By Father Rich Tomkosky
Are we striving to be radically open to God’s will in our life each day – even when it doesn’t fit our preconceived notions of how it should be? Never forget the important spiritual truth that each day we must strive to live in holiness in deeper communion with our loving Lord, so that we will be ready when He calls us from this earthly life.
Reading the lives and writings of saints can help us to maintain a proper focus on the things of God amid living in this passing world. I’ve been reading some of the writings of Saint Elizabeth of the Trinity and Saint Therese of Lisieux, two saints of the Carmelite order of the 19th and 20th centuries in France. Both were contemplative sisters and both in different ways pointed out the reality that we need to bring God into every aspect of our daily life and in both the little and big events.
Saint Therese is best known for what is called her “little way,” which means to love God in all the little things we do in our lives, realizing that they all are important to our Loving God, and not trust in our merits or our own efforts at perfection (as she famously said, “I come before Him empty handed”), but instead entrusting all to God’s mercy and His providential care for us, as His adopted children in Christ, and most of all trusting in His grace and goodness to help us become holy over time as He is holy.
Saint Elizabeth of the Trinity reminds us that “we are never alone” in our life, even when we feel we are. Why? Because God the Father, God the Son, and God the Holy Spirit dwell in our souls by grace, which is why it is so important to remain in the state of grace and avoid mortal sin at all costs, especially in the area of purity; but if we fall into mortal sin, to go to the Sacrament of Confession as soon as possible. She reminds us that we need to daily ask God for the grace to be more recollected in our thoughts, to never forget our loving God dwelling in “the inner cell” of our being. May we always call to mind His holy presence throughout our days in this earthly life.
We need to view our call to serve God in light of these important truths: the present world is passing away and He is always with us on our journey. What a difference it makes when we concretely realize this truth in daily life regardless of our vocation, be it to the ordained priesthood, religious life, married life, or the single life. It is in light of that we see the call of God to Samuel to be a prophet and of Jesus to the first Apostles to come and follow Him.
We are all called in a personal way by God to a vocation of holiness. We will see this on Friday when hundreds of thousands of good people will march in Washington, D.C., in the cold, to show their concern about human life, particularly the life of the pre-born children who in our culture are not everywhere protected from destruction, especially here in Pennsylvania. May we all daily pray and offer acts of penance, in reparation and sacrificial love to God, to counter the evil of abortion with the witness of God’s goodness who brings every human life into existence at conception, and also remind people of God’s healing forgiveness if they were in any way involved in abortion in the past, especially in Confession.

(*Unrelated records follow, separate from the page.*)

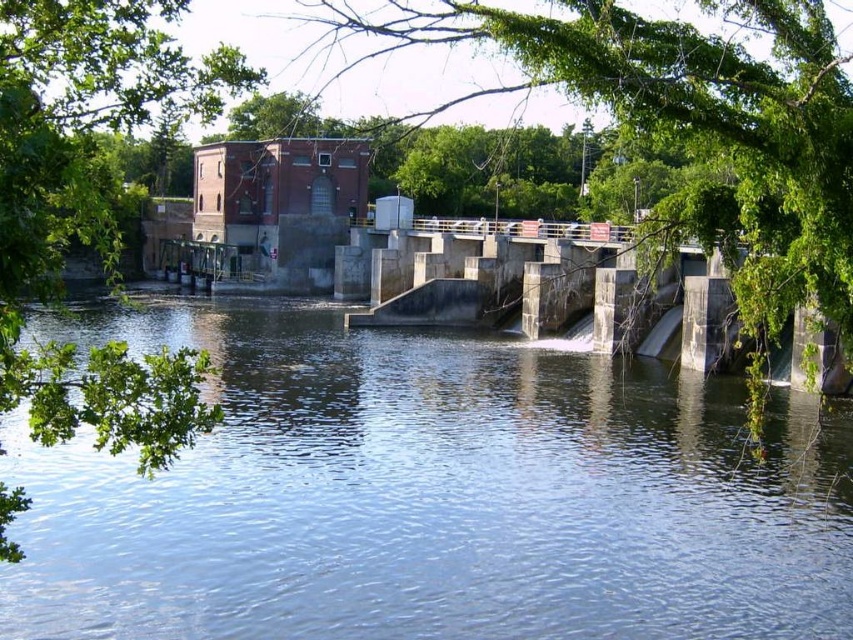
Question: Which of these objects is positioned farthest from the green leafy tree at left?

Choices:
 (A) green leafy tree at upper center
 (B) clear water at center

Answer: (A)

Question: Estimate the real-world distances between objects in this image. Which object is farther from the clear water at center?

Choices:
 (A) green leafy tree at left
 (B) green leafy tree at upper center

Answer: (B)

Question: Does green leafy tree at upper center have a greater width compared to green leafy tree at left?

Choices:
 (A) no
 (B) yes

Answer: (B)

Question: Which of the following is the farthest from the observer?

Choices:
 (A) (575, 77)
 (B) (814, 412)
 (C) (148, 410)

Answer: (B)

Question: Where is green leafy tree at upper center located in relation to green leafy tree at left in the image?

Choices:
 (A) left
 (B) right

Answer: (B)

Question: Does clear water at center have a lesser width compared to green leafy tree at left?

Choices:
 (A) no
 (B) yes

Answer: (A)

Finally, the Gospel reminds us that we also need to daily pray for and encourage vocations to the ordained priesthood. As we all know we are getting very shorthanded when it comes to priests in many places including our own diocese. Right now, we have no seminarians!! A call to the ordained priesthood is a special calling from God, but He wants us human beings to help in this process.
As I mentioned before, years ago young men from devout Catholic families were often pressured into going into the seminary since the priesthood was held in such high esteem among many of the faithful. In retrospect, it wasn’t the best way to go about things, and led to some major problems both for the individual priests and for the parishes in which they served.

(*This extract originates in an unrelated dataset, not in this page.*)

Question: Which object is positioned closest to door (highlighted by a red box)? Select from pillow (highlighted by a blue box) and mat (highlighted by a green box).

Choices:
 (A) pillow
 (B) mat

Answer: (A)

Now it is almost the opposite. Very few Catholic families encourage their sons to consider the priesthood, and then support them generously if they are interested. The ordained priesthood is a beautiful and noble life if you are truly called to it.
Let’s encourage and daily pray that the Lord of the Harvest invites many young men to serve him as priests, to guide us spiritually, and give us His life in the Sacraments. And pray for all of us who are already priests that we will live out our vocations faithfully, with great generosity and self-giving love, in imitation of Jesus the Great High Priest and Victim for our sins. God bless you.
Father Rich Tomkosky is the Pastor of Saint Thomas the Apostle Parish in Bedford and the Pastor of Seven Dolors of the Blessed Virgin Mary Parish in Beans Cove.